RanahSuara.id - Timnas Indonesia sukses meraih juara Piala AFF U-16 2022 usai mengalahkan Vietnam dengan skor 1-0 pada laga final yang digelar ci Stadion Maguwoharjo, Sleman, Jumat (12/8/2022) malam.
Dalam laga hidup mati itu, gol semata wayang timnas Indonesia itu dicetak oleh gelandang Muhammad Kafiatur Rizky.
Ia menjadi pahlawan kemenangan Garuda Asia berkat tendangan melengkungnya di penghujung babak pertama berhasil menjebol gawang Vietnam U-16.
Akan tetapi, Kafiatur Rizky sempat kecewa setelah final Piala AFF U-16 2022, ia tidak bisa berfoto dengan kedua orang tuanya di lapangan.
Ayah dan ibunya tidak bisa masuk ke lapangan karena sempat tak diperbolehkan masuk oleh pihak keamanan.
Kendati begitu, akhirnya mereka bertemu di hotel tempat timnas Indonesia U-16 menginap pada Sabtu (13/8/2022).
"Iya, tadi enggak foto bareng di lapangan," ujar Kafiatur dikutip dari Suara.com, Jumat (13/8/2022).
Sementara itu, ayah Kafiatur yang bernama Firmansyah mengungkapkan bahwa dirinya dan sekeluarga sudah bertemu putranya yang menjadi penentu kemenangan timnas Indonesia U-16.
Firmansyah pun menyampaikan pesan menyentuh terhadap Kafiatur.
"Alhamdulilah Kafi, ayah sama mama senang dan bangga. Semua keluarga juga bangga. Saya sampaikan ke dia 'Terima kasih ya Ki (Kafiatur)'," beber Firman.

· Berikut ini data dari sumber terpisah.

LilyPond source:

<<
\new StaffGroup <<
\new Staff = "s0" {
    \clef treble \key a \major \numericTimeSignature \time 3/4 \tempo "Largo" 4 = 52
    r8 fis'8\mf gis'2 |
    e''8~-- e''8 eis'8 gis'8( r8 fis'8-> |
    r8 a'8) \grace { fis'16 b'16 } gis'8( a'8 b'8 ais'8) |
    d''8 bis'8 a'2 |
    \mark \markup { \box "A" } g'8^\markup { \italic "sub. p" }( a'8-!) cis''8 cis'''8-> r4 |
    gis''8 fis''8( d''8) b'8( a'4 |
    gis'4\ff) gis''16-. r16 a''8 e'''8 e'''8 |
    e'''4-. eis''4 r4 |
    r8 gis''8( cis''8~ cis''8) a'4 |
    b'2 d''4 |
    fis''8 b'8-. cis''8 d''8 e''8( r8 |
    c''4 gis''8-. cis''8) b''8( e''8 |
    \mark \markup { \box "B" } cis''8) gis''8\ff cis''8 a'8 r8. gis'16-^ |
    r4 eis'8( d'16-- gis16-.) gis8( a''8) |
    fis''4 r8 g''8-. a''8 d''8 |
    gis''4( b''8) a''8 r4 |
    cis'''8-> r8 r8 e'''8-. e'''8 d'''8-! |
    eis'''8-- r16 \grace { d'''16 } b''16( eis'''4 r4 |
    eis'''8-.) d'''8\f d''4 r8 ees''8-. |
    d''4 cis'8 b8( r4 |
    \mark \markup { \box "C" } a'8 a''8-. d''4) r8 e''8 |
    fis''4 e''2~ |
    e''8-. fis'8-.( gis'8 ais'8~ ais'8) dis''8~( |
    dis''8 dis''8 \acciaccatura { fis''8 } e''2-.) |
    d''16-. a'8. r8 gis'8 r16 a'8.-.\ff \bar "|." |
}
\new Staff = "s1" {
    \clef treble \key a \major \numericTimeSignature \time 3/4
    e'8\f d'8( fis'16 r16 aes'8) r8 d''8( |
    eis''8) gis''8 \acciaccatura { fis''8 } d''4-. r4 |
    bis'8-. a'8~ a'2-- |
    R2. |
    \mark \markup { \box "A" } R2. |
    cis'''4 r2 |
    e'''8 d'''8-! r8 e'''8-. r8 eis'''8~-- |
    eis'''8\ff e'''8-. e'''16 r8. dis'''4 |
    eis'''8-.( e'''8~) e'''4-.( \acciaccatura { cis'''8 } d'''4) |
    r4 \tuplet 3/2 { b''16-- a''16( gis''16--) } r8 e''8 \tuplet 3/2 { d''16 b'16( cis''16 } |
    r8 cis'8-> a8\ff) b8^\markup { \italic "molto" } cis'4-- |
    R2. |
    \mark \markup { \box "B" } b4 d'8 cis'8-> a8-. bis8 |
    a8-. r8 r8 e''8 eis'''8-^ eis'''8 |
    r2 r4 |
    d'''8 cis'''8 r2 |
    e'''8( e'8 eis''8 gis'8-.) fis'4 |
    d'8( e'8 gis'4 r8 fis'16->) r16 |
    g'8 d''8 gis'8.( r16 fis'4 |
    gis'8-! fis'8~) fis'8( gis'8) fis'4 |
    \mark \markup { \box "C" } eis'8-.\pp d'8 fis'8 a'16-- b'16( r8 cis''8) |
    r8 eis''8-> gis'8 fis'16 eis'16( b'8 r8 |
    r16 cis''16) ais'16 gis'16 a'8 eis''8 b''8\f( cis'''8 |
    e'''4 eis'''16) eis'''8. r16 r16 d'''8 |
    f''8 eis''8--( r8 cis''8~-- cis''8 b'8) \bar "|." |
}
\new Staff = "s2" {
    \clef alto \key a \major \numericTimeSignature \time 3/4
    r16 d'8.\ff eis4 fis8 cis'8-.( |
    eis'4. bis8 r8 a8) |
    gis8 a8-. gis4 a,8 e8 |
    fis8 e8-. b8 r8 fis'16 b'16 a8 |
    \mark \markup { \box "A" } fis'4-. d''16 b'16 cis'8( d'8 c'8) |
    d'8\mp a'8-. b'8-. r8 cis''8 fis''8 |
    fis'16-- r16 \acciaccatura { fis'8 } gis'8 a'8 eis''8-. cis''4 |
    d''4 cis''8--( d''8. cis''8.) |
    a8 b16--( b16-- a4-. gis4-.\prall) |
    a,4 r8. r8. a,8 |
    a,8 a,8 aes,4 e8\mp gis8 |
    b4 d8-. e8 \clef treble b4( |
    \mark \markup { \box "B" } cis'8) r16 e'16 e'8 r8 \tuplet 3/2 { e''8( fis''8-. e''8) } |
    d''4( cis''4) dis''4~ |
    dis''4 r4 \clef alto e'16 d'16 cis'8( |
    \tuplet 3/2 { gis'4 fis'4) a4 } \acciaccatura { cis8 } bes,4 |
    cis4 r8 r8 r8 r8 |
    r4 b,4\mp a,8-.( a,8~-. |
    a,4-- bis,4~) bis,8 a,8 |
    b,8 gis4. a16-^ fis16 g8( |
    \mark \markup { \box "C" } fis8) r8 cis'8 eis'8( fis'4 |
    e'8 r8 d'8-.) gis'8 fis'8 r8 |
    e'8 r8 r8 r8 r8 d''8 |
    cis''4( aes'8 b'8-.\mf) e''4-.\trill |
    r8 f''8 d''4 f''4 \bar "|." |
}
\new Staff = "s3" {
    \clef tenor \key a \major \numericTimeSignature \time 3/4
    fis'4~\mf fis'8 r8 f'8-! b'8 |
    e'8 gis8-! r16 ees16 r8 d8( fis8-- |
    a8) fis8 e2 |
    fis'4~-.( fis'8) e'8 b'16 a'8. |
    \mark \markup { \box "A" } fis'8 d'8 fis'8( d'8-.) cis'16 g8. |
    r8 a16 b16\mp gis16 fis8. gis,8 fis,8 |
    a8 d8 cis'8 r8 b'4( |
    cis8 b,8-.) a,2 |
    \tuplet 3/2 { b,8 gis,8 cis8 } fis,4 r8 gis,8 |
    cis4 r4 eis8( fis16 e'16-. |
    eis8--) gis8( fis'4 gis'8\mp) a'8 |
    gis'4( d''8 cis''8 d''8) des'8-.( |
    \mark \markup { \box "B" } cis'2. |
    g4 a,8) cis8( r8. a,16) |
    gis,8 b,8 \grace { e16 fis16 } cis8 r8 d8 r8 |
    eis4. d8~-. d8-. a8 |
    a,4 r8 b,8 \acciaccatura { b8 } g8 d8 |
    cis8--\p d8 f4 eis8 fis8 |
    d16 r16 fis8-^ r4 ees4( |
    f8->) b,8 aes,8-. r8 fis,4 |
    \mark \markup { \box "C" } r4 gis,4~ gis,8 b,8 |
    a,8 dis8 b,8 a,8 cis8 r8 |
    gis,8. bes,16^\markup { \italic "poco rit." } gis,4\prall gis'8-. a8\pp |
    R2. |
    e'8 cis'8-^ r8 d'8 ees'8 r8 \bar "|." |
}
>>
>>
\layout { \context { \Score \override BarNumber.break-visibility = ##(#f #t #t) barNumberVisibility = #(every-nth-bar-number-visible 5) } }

Kafiatur Rizky sendiri lahir di Tangerang Selatan, Banten, pada 17 Juli 2006 atau 16 tahun silam. Selama bermain, ia menempati posisi gelandang tengah dan gelandang serang.
Saat ini ia merupakan pemain binaan Borneo FC U-16. Meski begitu, kiprahnya di sepak bola telah dimulai sejak dini.
Tercatat Kafiatur Rizky merupakan jebolan Sekolah Sepak Bola (SSB) Bina Sentra FA, sebelum akhirnya bergabung Borneo FC.
Kiprahnya di level akademi ini membuat Bima Sakti kemudian meliriknya dan kemudian menjadikannya salah satu pilar di timnas Indonesia U-16.